[グラフに基づくクイズ項目]
'''
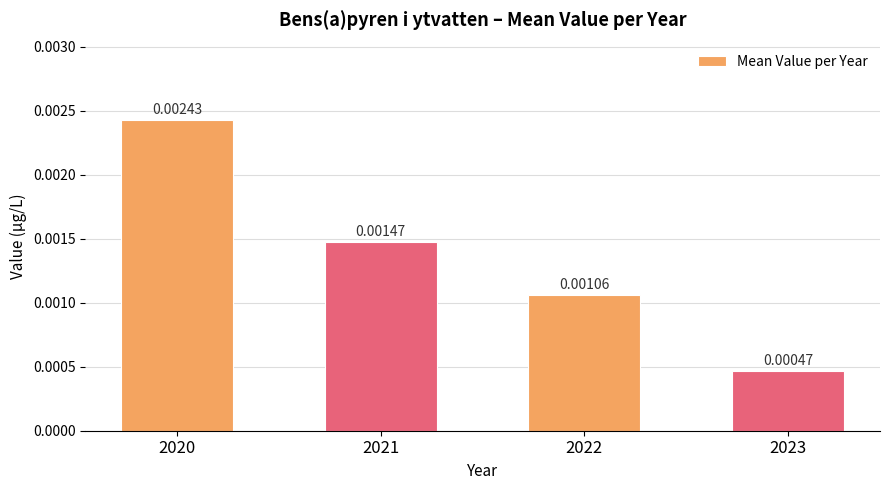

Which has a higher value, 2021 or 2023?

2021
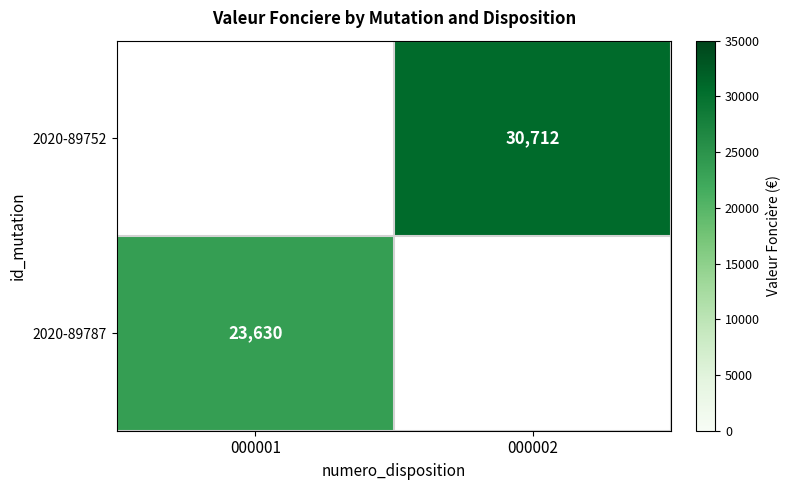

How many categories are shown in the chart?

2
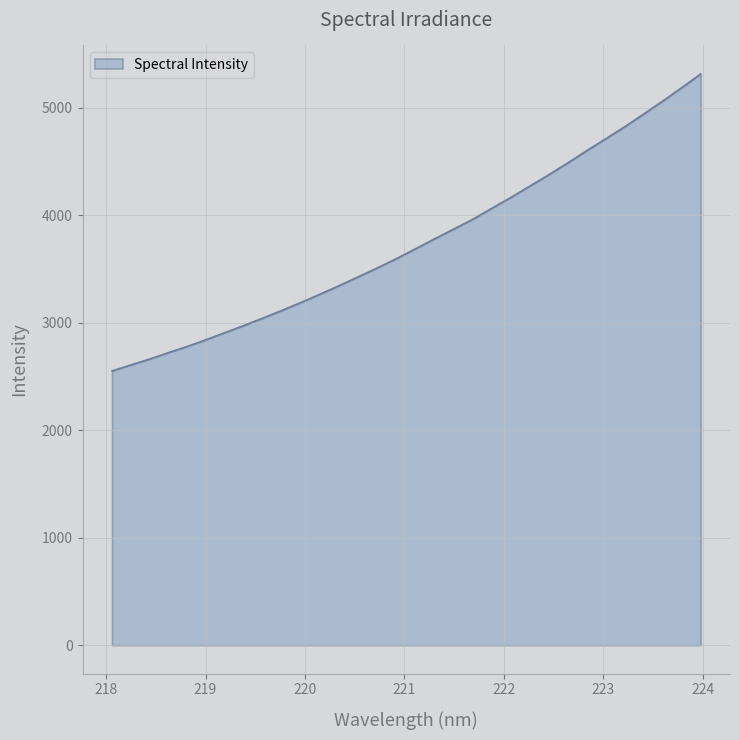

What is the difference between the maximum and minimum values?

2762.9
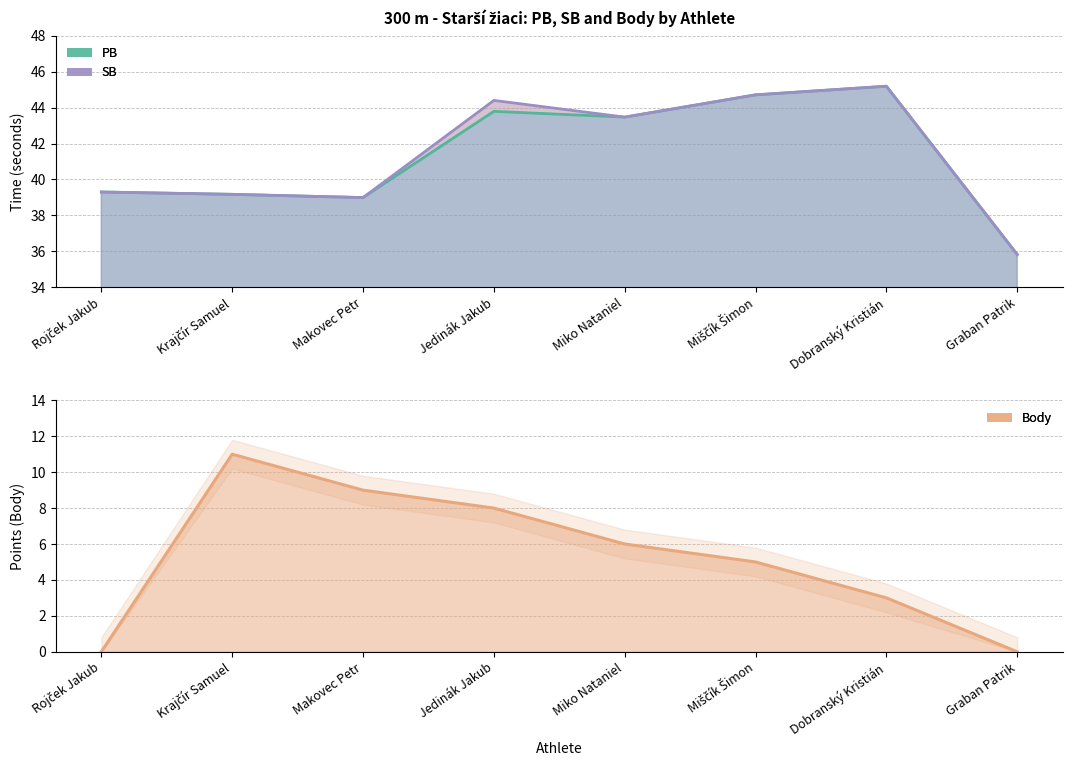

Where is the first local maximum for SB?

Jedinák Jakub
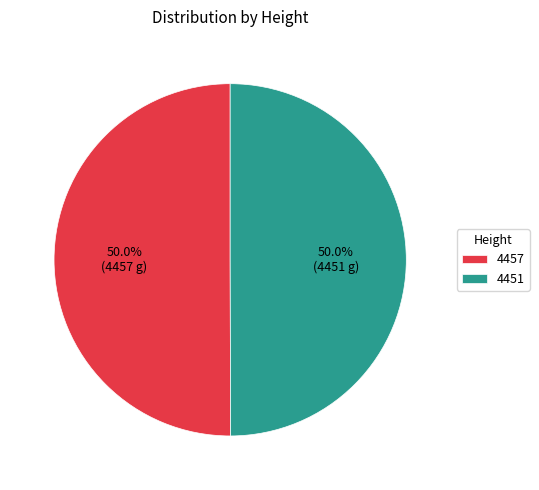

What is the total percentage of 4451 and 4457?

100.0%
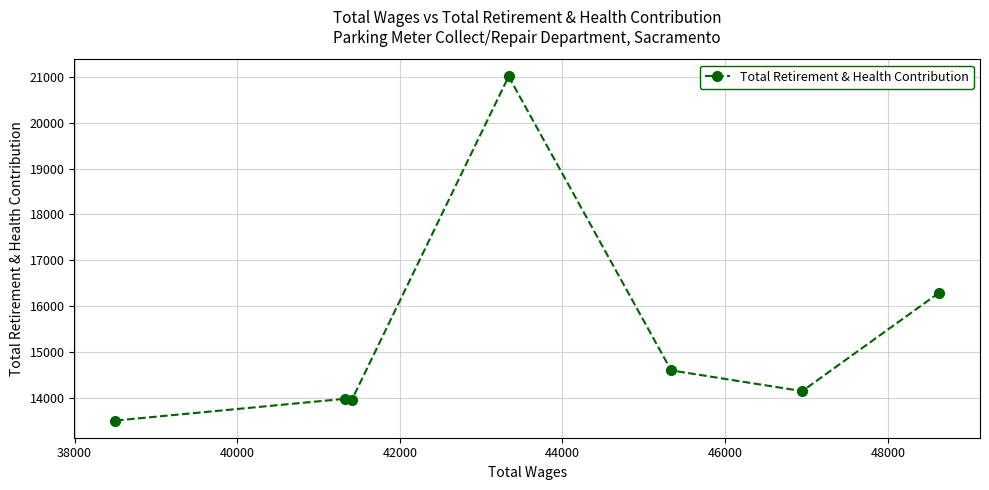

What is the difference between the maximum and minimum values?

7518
'''
◆ 課題のねらい
上の資料のすべての行を、画像だけ除いて一字一句そのまま抜き出してもらえますか？

◆ 課題への回答
Which has a higher value, 2021 or 2023?

2021

How many categories are shown in the chart?

2

What is the difference between the maximum and minimum values?

2762.9

Where is the first local maximum for SB?

Jedinák Jakub

What is the total percentage of 4451 and 4457?

100.0%

What is the difference between the maximum and minimum values?

7518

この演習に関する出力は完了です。